Plaza Independencia is the central main square of the city and it was the best starting point we used to explore downtown Mendoza. It boasts some nice buildings around, restaurants and even some street shows and stalls. The Mendoza Museum
of Modern Art is located under the plaza where we always saw the locals playing a casual game of soccer. the locals playing a casual game of soccer. We also visited the Plaza at night, where we saw some nicely illuminated buildings and a beautiful big coat of arms of the city that is made of lights. The Hyatt is also on this Plaza which we visited one night at about 11.00pm. We sat down and had canapés, Champaign and hot chocolate and watched the live entertainment. The Hyatt also has a large Casino.

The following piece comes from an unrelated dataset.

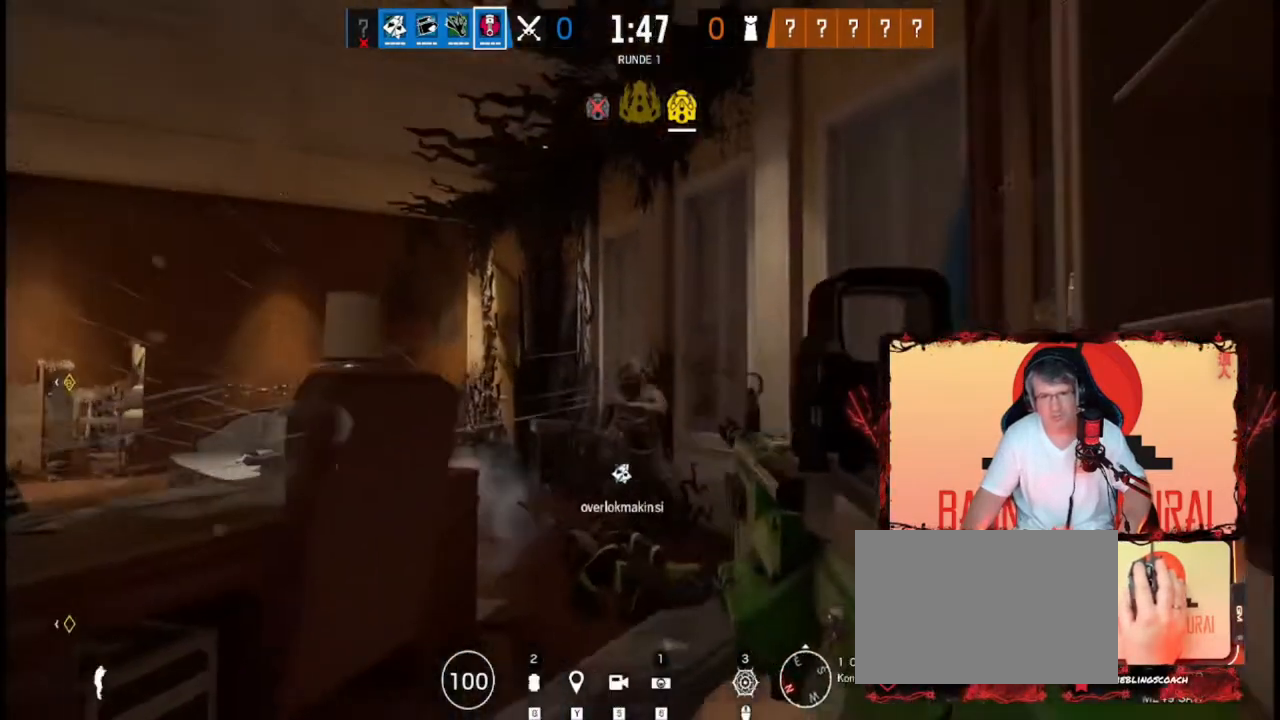
{"keys": ["s"], "events": []}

We saw Plaza España on one of our many city walks which is possibly the most beautiful square in the city, this square is an artistic expression of the special relationship that this city (and all others in Hispanic America) has with Spain. It is decorated in a splendid way with typical Andalusian and Spanish motifs all around the place. The central wall depicts some images and texts of the Spanish colonization and it is crowned by a gorgeous statue.
Central Park, El Parral & Vendimiadores (10 blocks north of Plaza Independencia), is where we visited a building which was staging a Tango class,
tango demonstrations and had a 7-piece band playing for the dancers. The singers were also fantastic. This was a modern city park, contrasting with the tradition of the better-known Parque San Martin. The park has some nice water fountains and a grassy hill – we saw amateur Mendocinans who had set up their easels and were paint away. edit
Mendoza's climate is arid; however, with extensive irrigation the surrounding landscape sustains cultivation with Mediterranean characteristics. Most rain in Mendoza falls in the summer months (November-March). Average temperatures for January (summer) are 32 °C during daytime, and 18.4 °C at night. July the average temperatures are 14 °C and 2 °C, day and night respectively. We experienced clear Autumn days at about 20°C during the days and needing a light jumper at night. Very pleasant. Despite the intensity of agriculture, made possible due to irrigation from major rivers, Mendoza's annual rainfall is only 223.2 mm.
Other that the Wine Tour and the bus trip to Villavicencio Valley (photos will tell the story) we spent time around the city. Friday and Saturday night, Mendoza was a ‘happening’ place. On Sunday it was like a ghost town from 11.00am and
right through the night.
We learned that Argentina has only been under a democratic Government since 1985 after a dictatorship then military régime. They are progressing reasonably well, however very few people pay their taxes which is holding the country back economically, particularly from an infastructure development perspective.
Despite this, we were able to find a magnificent restaurant which was close to silver service and a large, spacious dining area with wonderful waiters which we tipped well. There were 7 of us dining. Our stakes were scrumptious. Tom had his with pepper sauce and I had cheese sauce. I also had an interesting salad; lettuce, carrot, apple, pineapple and orange. We started the meal with bread rolls and balsamic vinegar and very virgin olive oil – all from Argentina...as was the red wine. It was a wonderful last meal in Mendoza.
We were back at the Hotel by 10.00am and Tom called his sister Kathy. We were all packed ready for a 6.45am start in the morning to catch the bus to Santiago, Chile.